Un breve tiempo bajo otro sol, de Huda Fakhreddine

3 diciembre, 2023 - ,
Un extracto exclusivo de Un breve tiempo bajo un sol diferente (Zaman saghīr taḥt shams thāniya), de Huda Fakhreddine, publicado por Dar al-Nahda, Beirut, en 2019.

 

Esta guerra también pasará, como todas las anteriores. Y, sin embargo, seguimos a la espera de la devastación inminente. Después de tantos años, la guerra se ha impuesto en nuestras vidas. Es lo único que nos ocupa. La esperamos sentados, echando de menos su ausencia. Su regreso supone un alivio, un cierto tipo de tranquilidad, que llega con la conclusión de la ansiosa anticipación.

 

Huda Fakhreddine

Traducido del árabe por Rana Asfour

 

Nada es más pesado que los diarios. Nada es más ligero que los días.
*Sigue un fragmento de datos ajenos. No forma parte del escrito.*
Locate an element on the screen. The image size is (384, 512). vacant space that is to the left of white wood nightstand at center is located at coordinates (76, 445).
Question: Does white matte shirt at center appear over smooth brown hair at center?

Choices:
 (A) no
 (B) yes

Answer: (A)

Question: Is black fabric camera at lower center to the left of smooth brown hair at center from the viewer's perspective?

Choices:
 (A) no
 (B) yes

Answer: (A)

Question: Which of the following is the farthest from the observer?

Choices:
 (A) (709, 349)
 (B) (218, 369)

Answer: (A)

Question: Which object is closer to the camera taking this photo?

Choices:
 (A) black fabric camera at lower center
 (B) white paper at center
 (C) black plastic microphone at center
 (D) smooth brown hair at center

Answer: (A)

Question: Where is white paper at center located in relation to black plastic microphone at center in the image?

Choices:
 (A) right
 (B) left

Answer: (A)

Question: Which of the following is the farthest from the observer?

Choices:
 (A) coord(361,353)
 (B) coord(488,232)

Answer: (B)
Son una trivialidad, una fugacidad. 

Se disipan, como la pérdida, como una confesión, como un destello en un pozo. No hay nada más ligero que los días. Entonces, ¿cómo es posible que se amontonen tan pesados y agobiantes en un rincón, acumulando polvo y ecos, imágenes y sombras? Los días son trivialidades dispersas. Se aglutinan y supuran en la mente. Acechan, onerosos y en guardia, silenciosos y rígidos como una piedra.
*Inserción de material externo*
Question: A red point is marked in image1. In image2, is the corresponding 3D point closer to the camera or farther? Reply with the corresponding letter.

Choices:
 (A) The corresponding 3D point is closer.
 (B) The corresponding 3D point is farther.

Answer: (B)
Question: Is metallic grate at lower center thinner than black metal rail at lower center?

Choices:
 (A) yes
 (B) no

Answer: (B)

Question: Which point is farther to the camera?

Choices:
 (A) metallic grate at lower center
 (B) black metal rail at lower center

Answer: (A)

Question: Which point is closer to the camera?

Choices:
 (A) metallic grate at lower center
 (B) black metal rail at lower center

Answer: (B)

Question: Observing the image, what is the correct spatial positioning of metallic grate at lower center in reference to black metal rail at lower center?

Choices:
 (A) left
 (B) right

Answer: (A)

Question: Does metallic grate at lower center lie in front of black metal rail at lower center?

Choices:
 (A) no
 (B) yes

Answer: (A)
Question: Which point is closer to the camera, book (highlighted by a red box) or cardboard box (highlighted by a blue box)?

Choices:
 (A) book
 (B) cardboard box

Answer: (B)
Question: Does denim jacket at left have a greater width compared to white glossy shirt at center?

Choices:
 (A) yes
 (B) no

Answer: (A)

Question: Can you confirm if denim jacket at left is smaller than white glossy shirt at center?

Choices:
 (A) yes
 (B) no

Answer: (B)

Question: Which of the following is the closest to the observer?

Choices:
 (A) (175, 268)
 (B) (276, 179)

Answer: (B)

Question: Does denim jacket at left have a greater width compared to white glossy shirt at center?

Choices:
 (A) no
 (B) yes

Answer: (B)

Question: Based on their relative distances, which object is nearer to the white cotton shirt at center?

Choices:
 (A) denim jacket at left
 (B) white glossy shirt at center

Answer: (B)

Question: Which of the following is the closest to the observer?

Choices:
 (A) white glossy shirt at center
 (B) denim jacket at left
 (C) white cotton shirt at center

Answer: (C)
Aquí mismo. Detrás de un cristal que me oculta la ciudad, silencioso en un marco, soy consciente de un final inminente. Sin embargo, los finales son innumerables y éste no es más que uno. Y éste es otro. Entonces, ¿cómo prepararse para cada eventualidad? ¿Cómo orquestar un comienzo adecuado para cada una de ellas?
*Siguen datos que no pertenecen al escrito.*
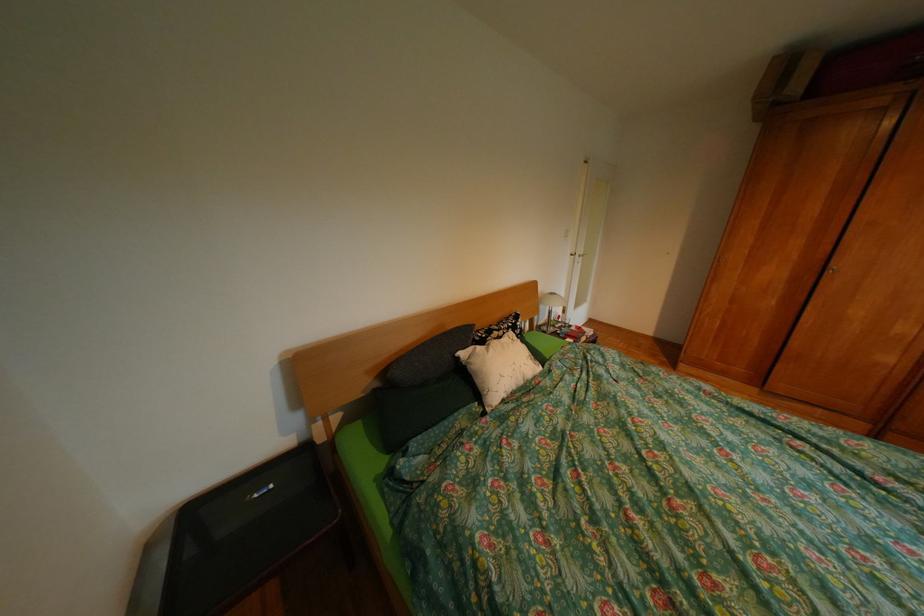
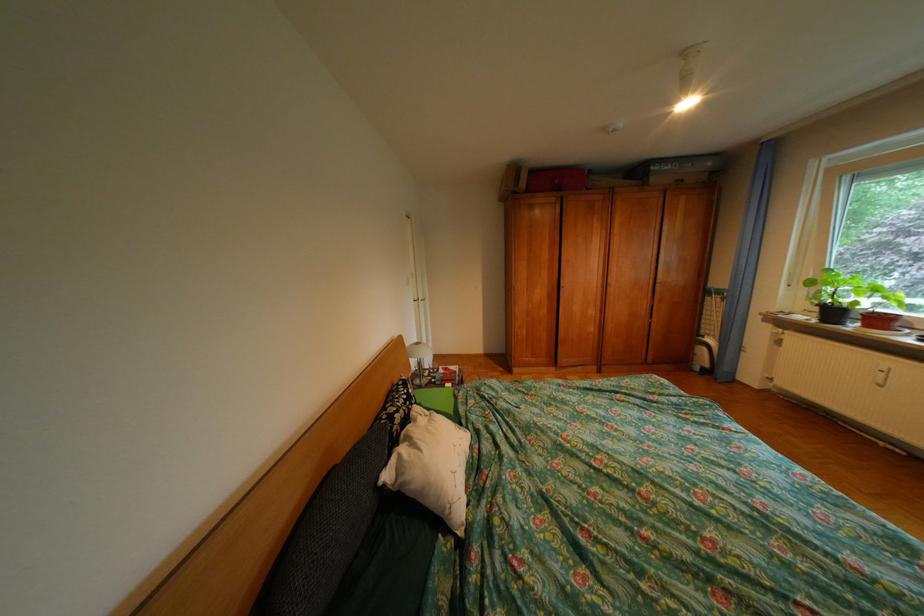
Question: How did the camera likely rotate?

Choices:
 (A) Left
 (B) Right
 (C) Up
 (D) Down

Answer: (B)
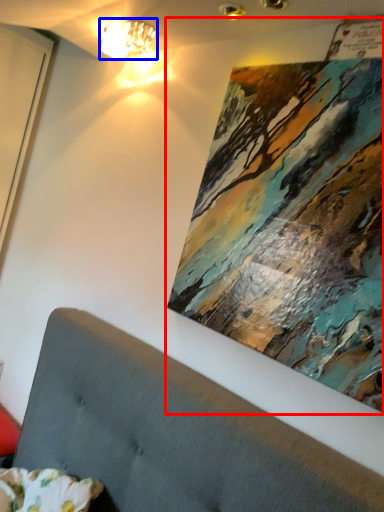
Question: Which point is further to the camera, picture frame (highlighted by a red box) or lamp (highlighted by a blue box)?

Choices:
 (A) picture frame
 (B) lamp

Answer: (B)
¿Por qué sigo relatando esta cabalgata de finales interconectados e ilimitados? Siento que se acerca una conclusión inminente, pero no sé si lo que siento es satisfacción o tristeza. En cualquier caso, ambas representan distintas dimensiones del fracaso.


Llegada

1.

El lugar era estrecho, pero también familiar, como si hubiera estado allí antes. Me asaltó una necesidad desesperada de escribir. Durante los primeros años de instituto, empecé a escribir en un diario y mantuve el hábito durante varios años. Sin embargo, cuando empezaron a suceder acontecimientos que merecían la pena, me centré más en superarlos que en escribir sobre ellos. Esto siempre me ha dejado un sentimiento de inadecuación y culpabilidad.

Aquí estoy, ahora, en el suelo de mi desnudo apartamento de la segunda calle de Bloomington, intentando cumplir en cierto modo la promesa que me había hecho a mí mismo. Eso sí, no es mi primer intento. Ya he intentado escribir este texto antes. En inglés. No diría que fracasé exactamente, aunque sí que sentí vergüenza ante mi intento y me detuve. Oí la voz de mi padre... y me avergoncé.

2.

Un día más. Soy un extraño para el clima de este país. El cielo cambia sin mi control ni interferencia, mientras que, en Beirut, el sol salía y se ponía a mi orden. La lluvia me parece ridícula y sin sentido en este lugar donde nadie presta atención al color de las nubes ni escucha los balbuceos de la lluvia.

3.

Otro día en Indiana. El sol no sale en este país. Siempre está ahí. Me despierto y lo encuentro esperándome, listo para empezar un nuevo día. He intentado despertarme antes para ver el amanecer, pero aún no lo he conseguido. El día parece simplemente suceder aquí, en este lugar donde la noche y el día no conversan; dudo que siquiera se hayan encontrado. Supongo que por eso... el sol no sale en este país.

4.

Nada más llegar del Líbano, me indicaron que me dirigiera al campus para asistir a unas necesarias conferencias de orientación. Anoche volví a recorrer los extensos terrenos del campus con los que no me había familiarizado, perdiéndome una y otra vez.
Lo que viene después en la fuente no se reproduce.